**作業指示:**
奥川恭伸についての記事で、奥川が自身4度目の甲子園にたどり着いたことは、どのような状況の中での出来事として書かれていますか。記事の記述に基づいて説明してください。

**記事抜粋:**
§ §

星稜・奥川恭伸(ヤクルト)が併せ持つ、高校生離れの技術、クレバーさと、「忘れたくない」純粋さ
8月6日に開幕する夏の甲子園。石川県勢として初優勝の期待もかかる星稜には、同世代でも屈指の投手がいる。奥川恭伸だ。
この夏の地方大会では強豪校が次々と姿を消し、今秋のドラフトでも注目株の筆頭ともいえる選手たちも夢半ばにして敗れ去っていった。
そんな中で、エースとしてチームを勝利へ導き、自身4度目となる甲子園の舞台にたどり着いた奥川は、高校生離れした能力と、高校生らしい純粋さを併せ持っている。
世代最強の右腕はこの夏、どんな進化を見せてくれるのだろうか――。
(文=花田雪、写真=Getty Images)
高校野球の歴史で指折りの能力、ポテンシャルを持つ
なぜ、もっと騒がれないのだろう――。

§ §

**行一覧:**
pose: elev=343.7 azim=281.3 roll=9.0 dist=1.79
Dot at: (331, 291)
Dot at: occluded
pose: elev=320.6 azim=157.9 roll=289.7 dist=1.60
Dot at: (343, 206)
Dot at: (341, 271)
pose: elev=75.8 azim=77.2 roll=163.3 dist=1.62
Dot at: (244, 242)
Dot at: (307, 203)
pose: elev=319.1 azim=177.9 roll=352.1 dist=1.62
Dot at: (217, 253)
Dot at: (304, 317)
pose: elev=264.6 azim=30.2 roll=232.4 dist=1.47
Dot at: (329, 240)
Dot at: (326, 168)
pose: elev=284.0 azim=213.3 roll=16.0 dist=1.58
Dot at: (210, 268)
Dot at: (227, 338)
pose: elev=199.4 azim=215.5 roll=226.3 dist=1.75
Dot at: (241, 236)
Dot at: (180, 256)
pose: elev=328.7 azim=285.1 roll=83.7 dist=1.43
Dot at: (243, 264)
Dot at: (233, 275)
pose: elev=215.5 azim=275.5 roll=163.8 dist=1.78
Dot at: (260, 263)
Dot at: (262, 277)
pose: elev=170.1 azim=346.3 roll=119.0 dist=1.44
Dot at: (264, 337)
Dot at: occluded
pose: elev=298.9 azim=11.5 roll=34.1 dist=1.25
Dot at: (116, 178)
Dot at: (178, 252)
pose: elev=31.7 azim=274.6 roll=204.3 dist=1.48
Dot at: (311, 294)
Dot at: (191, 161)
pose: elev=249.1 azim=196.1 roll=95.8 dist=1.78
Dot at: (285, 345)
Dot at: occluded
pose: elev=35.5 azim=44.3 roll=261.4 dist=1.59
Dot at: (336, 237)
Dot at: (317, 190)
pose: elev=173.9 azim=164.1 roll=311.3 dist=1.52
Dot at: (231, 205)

§ §

**期待される出力:**
この夏の地方大会では強豪校が次々と姿を消し、今秋のドラフトで注目株の筆頭ともいえる選手たちも夢半ばにして敗れ去っていきました。そうした中で、奥川はエースとしてチームを勝利へ導き、自身4度目となる甲子園の舞台にたどり着いたと書かれています。